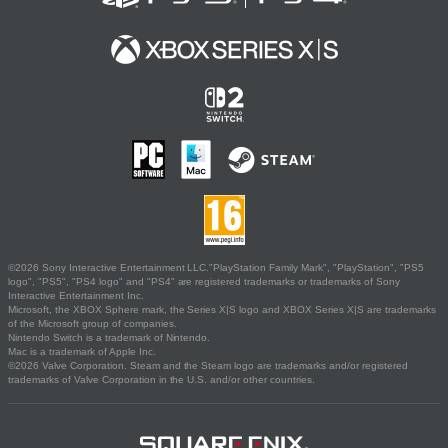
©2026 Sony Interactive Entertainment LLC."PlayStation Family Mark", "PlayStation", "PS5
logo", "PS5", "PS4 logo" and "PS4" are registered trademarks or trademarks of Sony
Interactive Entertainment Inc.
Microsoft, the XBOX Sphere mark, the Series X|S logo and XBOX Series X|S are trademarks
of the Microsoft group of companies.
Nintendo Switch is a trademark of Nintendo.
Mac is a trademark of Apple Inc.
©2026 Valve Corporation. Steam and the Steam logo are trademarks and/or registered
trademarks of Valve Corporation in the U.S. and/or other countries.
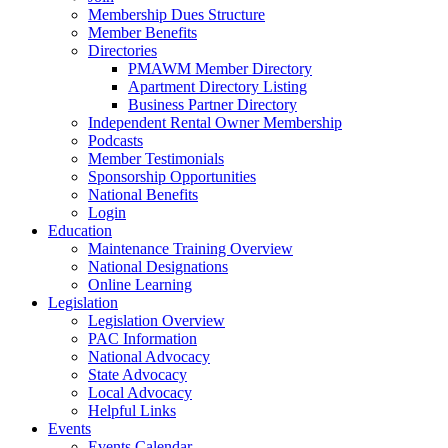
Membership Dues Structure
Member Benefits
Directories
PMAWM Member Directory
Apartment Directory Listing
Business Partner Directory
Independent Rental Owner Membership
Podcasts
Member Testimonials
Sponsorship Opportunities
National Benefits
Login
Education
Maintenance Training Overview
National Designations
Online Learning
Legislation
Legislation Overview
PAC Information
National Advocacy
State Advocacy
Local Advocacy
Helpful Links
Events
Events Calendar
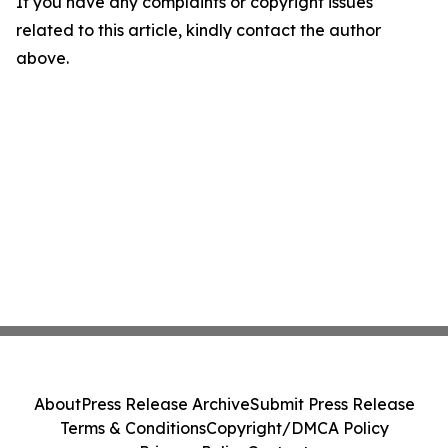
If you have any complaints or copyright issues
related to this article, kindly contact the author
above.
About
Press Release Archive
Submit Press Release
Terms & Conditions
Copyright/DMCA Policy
---
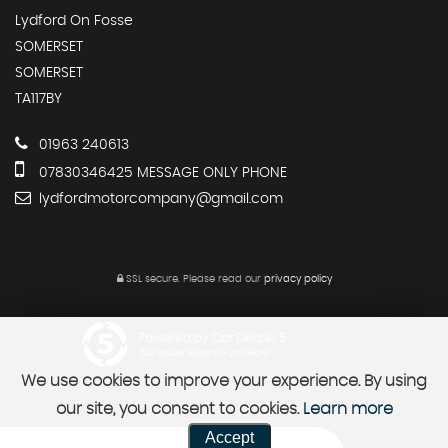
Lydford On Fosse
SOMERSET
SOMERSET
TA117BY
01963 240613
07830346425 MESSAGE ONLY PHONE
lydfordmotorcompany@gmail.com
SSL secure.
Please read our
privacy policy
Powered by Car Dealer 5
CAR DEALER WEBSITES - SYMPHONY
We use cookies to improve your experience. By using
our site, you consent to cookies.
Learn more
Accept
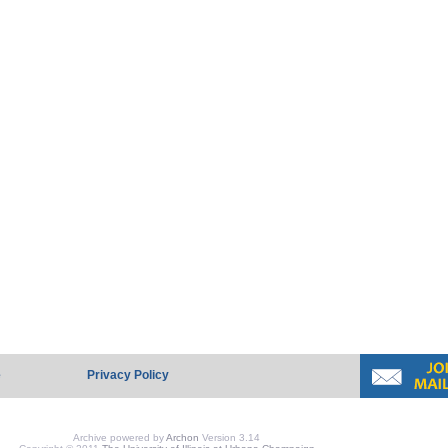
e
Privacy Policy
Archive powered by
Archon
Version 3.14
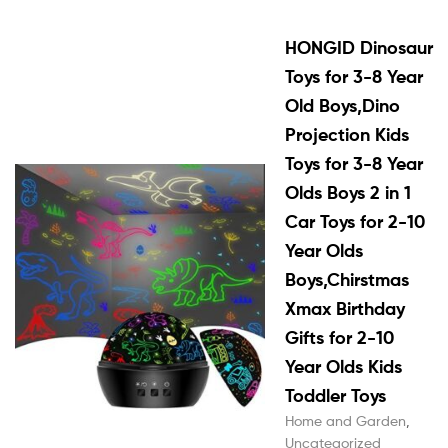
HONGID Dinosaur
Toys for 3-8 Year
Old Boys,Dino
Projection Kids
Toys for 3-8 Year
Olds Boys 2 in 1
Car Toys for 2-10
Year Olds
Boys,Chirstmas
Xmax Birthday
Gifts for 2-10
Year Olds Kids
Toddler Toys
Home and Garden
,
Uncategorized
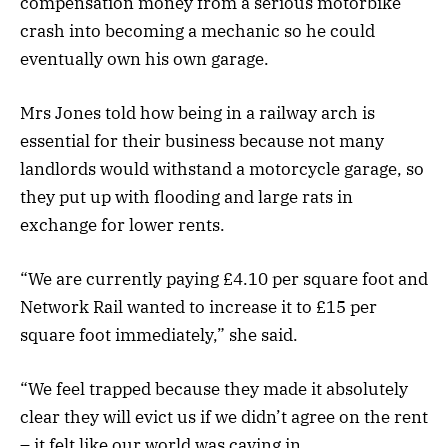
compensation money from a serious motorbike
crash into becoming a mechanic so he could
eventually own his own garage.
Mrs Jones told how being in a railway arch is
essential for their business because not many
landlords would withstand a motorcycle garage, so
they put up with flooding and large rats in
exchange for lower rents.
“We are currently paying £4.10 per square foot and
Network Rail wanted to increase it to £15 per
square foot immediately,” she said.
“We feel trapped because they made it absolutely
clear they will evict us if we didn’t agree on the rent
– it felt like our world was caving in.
--
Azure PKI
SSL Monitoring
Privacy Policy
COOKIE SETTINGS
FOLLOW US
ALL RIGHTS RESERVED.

[YOUR ASSIGNMENT]: Please pick out and copy every line of the data above that contains the word "Directory".

[REPLY]:
PMAWM Member Directory
Apartment Directory Listing
Business Partner Directory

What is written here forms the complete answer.